Turkey accuses Europe of turning to “barbarism” and “fascism”

Tuesday, 05 September 2017 12:13
Yesterday, the Turkish Minister for European Affairs, Omer Celik, criticised the “populist line” on Turkey taken by Germany’s political leaders. Yesterday, the Turkish Minister for European Affairs, Omer Celik, criticised the “populist line” on Turkey taken by Germany’s political leaders. © Belga
On Monday, the Turkish Foreign minister accused Europe of returning to “values” which prevailed shortly before the Second World War, such as “barbarism”.
This stemmed from the growing tensions with Germany, after Angela Merkel announced her desire for an end to negotiations on Turkey’s membership of the EU.

Mevlüt Cavusoglu considered that Europe “was turning towards the values of the era which preceded the Second World War...barbarism, fascism, violence and intolerance.”

Furthermore in a communiqué, his department accused German political leaders of encouraging “Islamophobia”. It stressed that Turkey had helped Europe during the “significant chaos” of the last couple of years. The department said that this was linked to the arrival of numerous refugees in Europe during 2015.

On Sunday evening, during a televised debate in the lead-in to the German parliamentary elections, due to take place on September 24th, the current Chancellor, Angela Merkel, said that she favoured an end to negotiations on Turkey’s membership of the EU. This has provoked anger in Ankara, against the backdrop of the increase in heated exchanges between Turkey and Germany. These have occurred despite both countries being NATO allies.

On Monday, the Turkish Minister for European Affairs, Omer Celik, criticised the “populist line” taken by Germany’s political leaders. The spokesman for the Turkish President, Recep Tayyip Erdogan, criticised the “lack of vision” shown by the German Chancellor and her “submission to populism”.
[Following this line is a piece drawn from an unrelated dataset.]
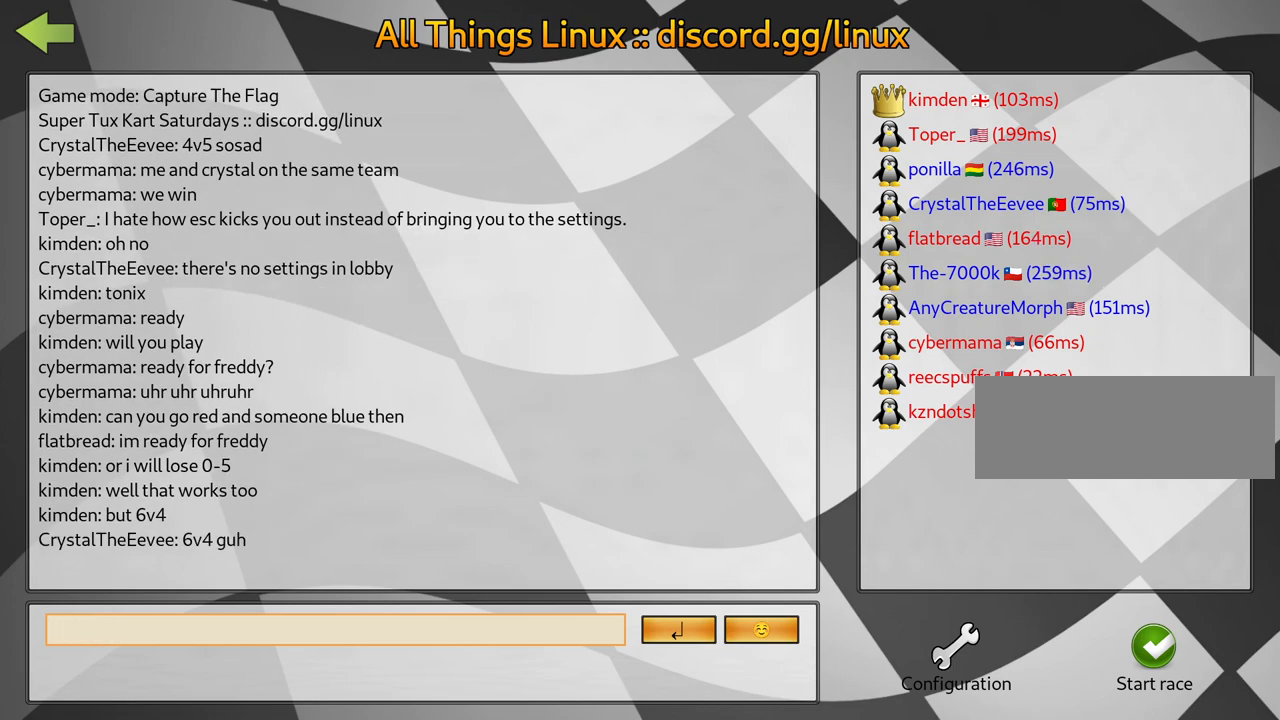
{"keys": ["fire"], "events": [[500, "fire", "down"]]}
Relations between Turkey and Germany have been particularly tense since the failed coup on July 15th, 2016. Ankara has attributed this to the preacher, Fethullah Gülen, who denies responsibility.

Berlin has for months now denounced the purges carried out by the Turkish government following the aborted coup d’état. It accuses Ankara of having placed 11 Geman citizens in detention for “political reasons.” Some of these have dual German-Turkish nationality.